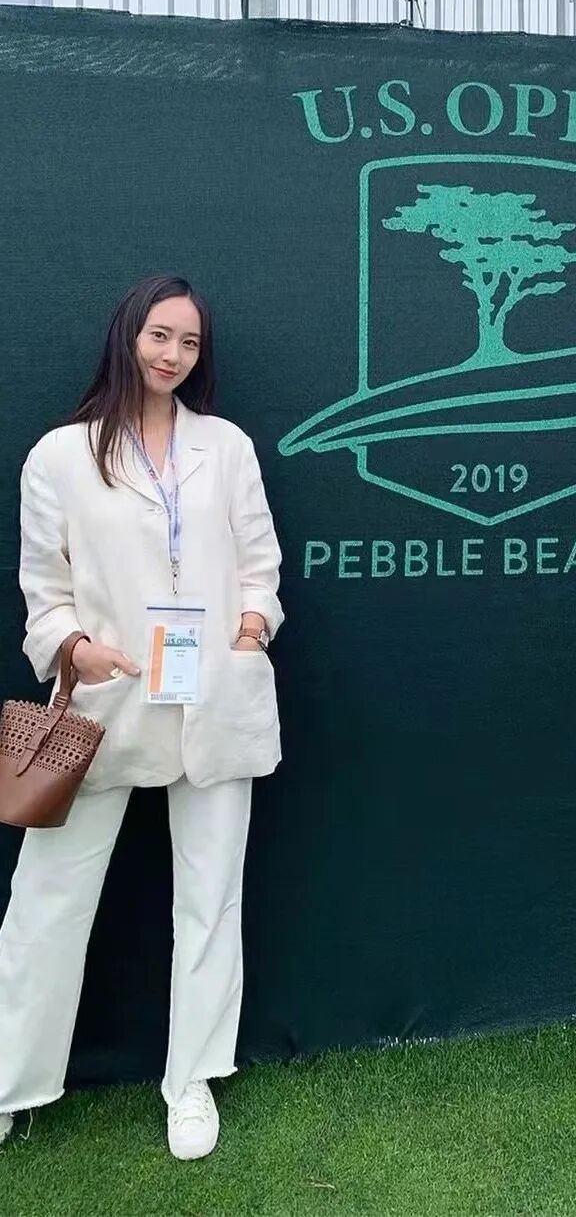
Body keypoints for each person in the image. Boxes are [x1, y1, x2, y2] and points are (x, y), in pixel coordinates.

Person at [0, 275, 284, 1159]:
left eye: (189, 342)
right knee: (46, 899)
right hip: (106, 704)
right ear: (128, 335)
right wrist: (74, 647)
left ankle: (191, 1078)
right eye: (160, 335)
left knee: (211, 897)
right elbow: (43, 590)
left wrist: (251, 626)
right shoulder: (59, 456)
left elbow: (261, 561)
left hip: (214, 699)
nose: (173, 355)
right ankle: (7, 1078)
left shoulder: (225, 447)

------------------------------------------------

Go through the listing above. Show each line where the word "left" is found.

left eye: (189, 342)
left ankle: (191, 1078)
left knee: (211, 897)
left wrist: (251, 626)
left elbow: (261, 561)
left hip: (214, 699)
left shoulder: (225, 447)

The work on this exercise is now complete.